------ TEXTO DE PARTIDA ------
HOMBRES REPRESENTATIVOS


LA MUERTE DE PÍ Y MARGALL


Fui su discípulo, niño aún, en el agitado periodo del 73, mi buen padre, federal enragé, dábame a leer todos los periódicos, revistas y libros que entonces prodigaba el triunfante federalismo. Después, puede decirse que se moldeó mi cerebro con las doctrinas de Pí y con sus traducciones de varias obras de Proudhon.

No fui federal mucho tiempo, pero siempre guardé y guardaré respetuosa admiración para el hombre y para sus ideas. Creo que ha sido en España el cerebro de la revolución, de las ideas genuinamente progresivas. A un lado sus peculiares puntos de vista, Pí tenia tan amplias concepciones, tan claras y precisas formas del pensamiento, tan cerrada y firme lógica que ningún hombre sinceramente revolucionario podía desconocer su justicia, su probidad, su noble y severa y tranquila grandeza. Quiérase que no, su influencia traspasa los linderos de partido. Era Pí y Margall un verdadero genio de la revolución. Así ha tenido y tiene el aplauso de todos los revolucionarios; y los que no lo son doblan humillados la cabeza y se hacen lenguas de las cualidades personales del hombre, ya que no pueden, por un resto de pudor, reverenciar sus ideas.

Pero, ¿a qué ponderar lo que está fuera de discusión?

Fue su muerte tan modesta como su vida. Si Bonafoux, con verdadero dolor, no halló en la prensa de París respecto de Pí lo que se prodigó a Cánovas, ¿qué importa? Con todas esas galeradas de menuda letra que duran un día, Cánovas, todos los que deben al éxito gubernamental su renombre, pasarán pronto, olvidados del mundo. Pí y Margall quedará como una luz que nunca se apaga. Son las condiciones de un Pí, su labor tranquila pero porfiada, su lucha tenaz por los ideales, sin vanidades, sin ruidos, sin aparato, las que enseñan a los pueblos y los adiestran en el dificilísimo arte de ser digno de sí mismos.

Sus ideas filosóficas, más que políticas, perdurarán en el pueblo español como verbo de la revolución venidera. Sin los compromisos de partido, Pí hubiera sido el hombre de todos los revolucionarios.

Su muerte producirá en el seno de la política española una gran descomposición. No se apaga en vano la voz del justo.

Mantenía Pí con su ejemplo, con su firmeza, con su sencillo y diáfano razonar, con su gran consecuencia y su tenaz carácter, al partido federal virgen de las concupiscencias políticas. Manteníalo a una altura digna de él, única esperanza, en lo político, de redención para el país.

Pero, y perdónenme los federales sinceros, ¿continuará el partido las tradiciones de aquel gran hombre?
------ REGISTROS LISTADOS ------
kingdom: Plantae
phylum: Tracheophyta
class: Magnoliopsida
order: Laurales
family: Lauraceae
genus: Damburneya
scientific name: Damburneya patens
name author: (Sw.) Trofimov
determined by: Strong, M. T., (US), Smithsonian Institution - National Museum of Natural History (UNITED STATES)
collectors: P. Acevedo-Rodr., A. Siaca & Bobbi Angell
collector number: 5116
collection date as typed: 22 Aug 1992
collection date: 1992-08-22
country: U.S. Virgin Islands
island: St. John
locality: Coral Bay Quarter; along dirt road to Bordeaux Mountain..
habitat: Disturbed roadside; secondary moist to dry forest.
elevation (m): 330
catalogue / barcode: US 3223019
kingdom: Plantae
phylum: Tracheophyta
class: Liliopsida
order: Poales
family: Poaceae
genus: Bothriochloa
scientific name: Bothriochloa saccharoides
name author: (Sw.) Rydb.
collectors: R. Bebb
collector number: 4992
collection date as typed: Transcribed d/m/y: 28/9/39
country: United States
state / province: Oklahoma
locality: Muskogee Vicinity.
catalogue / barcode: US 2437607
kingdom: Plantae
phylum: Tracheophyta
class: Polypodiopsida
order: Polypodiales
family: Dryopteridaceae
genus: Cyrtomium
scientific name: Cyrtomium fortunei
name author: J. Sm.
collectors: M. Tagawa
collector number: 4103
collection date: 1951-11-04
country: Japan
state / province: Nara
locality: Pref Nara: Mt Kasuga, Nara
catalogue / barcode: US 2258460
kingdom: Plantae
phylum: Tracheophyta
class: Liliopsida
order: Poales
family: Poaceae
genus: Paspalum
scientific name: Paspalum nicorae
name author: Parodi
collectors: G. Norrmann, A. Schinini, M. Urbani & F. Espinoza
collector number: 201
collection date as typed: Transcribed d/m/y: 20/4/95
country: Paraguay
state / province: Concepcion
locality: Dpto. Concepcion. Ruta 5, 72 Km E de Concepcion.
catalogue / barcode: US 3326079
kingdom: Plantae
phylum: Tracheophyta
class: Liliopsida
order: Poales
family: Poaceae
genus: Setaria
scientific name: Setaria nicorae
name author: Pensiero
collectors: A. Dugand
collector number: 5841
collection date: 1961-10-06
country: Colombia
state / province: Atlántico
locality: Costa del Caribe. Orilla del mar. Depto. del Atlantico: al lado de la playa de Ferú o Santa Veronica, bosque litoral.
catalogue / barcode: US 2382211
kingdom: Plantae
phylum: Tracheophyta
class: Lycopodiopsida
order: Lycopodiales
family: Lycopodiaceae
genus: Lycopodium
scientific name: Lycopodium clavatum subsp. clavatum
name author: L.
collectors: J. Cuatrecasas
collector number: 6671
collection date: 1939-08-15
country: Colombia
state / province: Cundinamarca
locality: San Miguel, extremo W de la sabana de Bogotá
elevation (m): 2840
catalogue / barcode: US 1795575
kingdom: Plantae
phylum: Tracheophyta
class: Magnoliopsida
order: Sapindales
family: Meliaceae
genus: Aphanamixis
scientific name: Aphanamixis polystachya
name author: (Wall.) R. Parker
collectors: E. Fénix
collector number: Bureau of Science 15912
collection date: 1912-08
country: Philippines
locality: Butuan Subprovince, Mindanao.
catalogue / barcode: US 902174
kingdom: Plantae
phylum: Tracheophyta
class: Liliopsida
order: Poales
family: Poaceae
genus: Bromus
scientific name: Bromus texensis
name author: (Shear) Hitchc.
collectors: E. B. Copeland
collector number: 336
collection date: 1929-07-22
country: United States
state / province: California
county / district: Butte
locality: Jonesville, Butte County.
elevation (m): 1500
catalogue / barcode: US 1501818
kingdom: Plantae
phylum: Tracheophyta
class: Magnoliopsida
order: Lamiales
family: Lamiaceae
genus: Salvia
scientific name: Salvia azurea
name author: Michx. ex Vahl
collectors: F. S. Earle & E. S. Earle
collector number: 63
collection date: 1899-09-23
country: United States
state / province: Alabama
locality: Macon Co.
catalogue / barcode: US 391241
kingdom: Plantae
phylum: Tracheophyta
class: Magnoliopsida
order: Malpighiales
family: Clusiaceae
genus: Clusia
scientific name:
------
- EJERCICIO A
Resume en dos oraciones el texto sobre Pí y Margall.
- EJERCICIO B
En el texto sobre Pí y Margall, convierte en una lista breve el párrafo que empieza con "Fue su muerte tan modesta", sin perder sus datos principales.
- EJERCICIO C
Contesta estas preguntas con lo que dice el texto sobre Pí y Margall:
(i) ¿En qué periodo fue quien escribe discípulo de Pí, siendo aún niño?
(ii) ¿De qué autor tradujo Pí varias obras?
(iii) ¿Qué producirá su muerte en la política española?

- SOLUCIÓN A
Quien escribe se formó de niño en las doctrinas de Pí y Margall y lo ve como el cerebro de la revolución en España; aunque su muerte fue tan modesta como su vida, cree que quedará como una luz que nunca se apaga. Prevé que su muerte causará una gran descomposición en la política española y se pregunta si el partido federal seguirá las tradiciones de aquel gran hombre.

- SOLUCIÓN B
- La muerte de Pí fue tan modesta como su vida.
- Bonafoux no encontró en la prensa de París sobre Pí lo que se le dio a Cánovas, pero eso no importa.
- Cánovas y quienes deben su fama al éxito en el gobierno pronto serán olvidados.
- Pí y Margall quedará como una luz que nunca se apaga.
- Su trabajo tranquilo pero porfiado y su lucha tenaz por los ideales, sin vanidad ni ruido, enseñan a los pueblos a ser dignos de sí mismos.

- SOLUCIÓN C
(i) En el agitado periodo del 73.
(ii) De Proudhon.
(iii) Una gran descomposición.